» **Supplied records**
····················
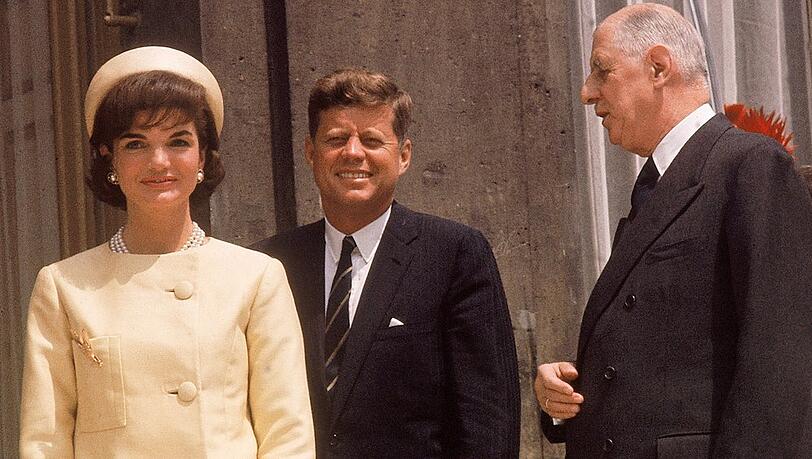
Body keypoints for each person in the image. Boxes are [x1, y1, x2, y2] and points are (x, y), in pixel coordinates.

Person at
····················
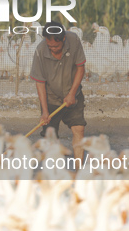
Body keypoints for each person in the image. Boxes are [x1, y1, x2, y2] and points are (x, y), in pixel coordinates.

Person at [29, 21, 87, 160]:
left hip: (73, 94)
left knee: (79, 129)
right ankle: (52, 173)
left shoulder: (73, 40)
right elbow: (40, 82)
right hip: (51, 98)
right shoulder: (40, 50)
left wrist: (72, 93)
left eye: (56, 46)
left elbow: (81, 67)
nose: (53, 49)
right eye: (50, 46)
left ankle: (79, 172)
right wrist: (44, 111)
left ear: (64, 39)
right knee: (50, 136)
····················
» **Task directions**
Each line in the entries above, starting at the line with "right ankle: (52, 173)" and ending at the line with "right knee: (50, 136)", is to be printed exactly, and only those lines.

» **Written solution**
right ankle: (52, 173)
left shoulder: (73, 40)
right elbow: (40, 82)
right hip: (51, 98)
right shoulder: (40, 50)
left wrist: (72, 93)
left eye: (56, 46)
left elbow: (81, 67)
nose: (53, 49)
right eye: (50, 46)
left ankle: (79, 172)
right wrist: (44, 111)
left ear: (64, 39)
right knee: (50, 136)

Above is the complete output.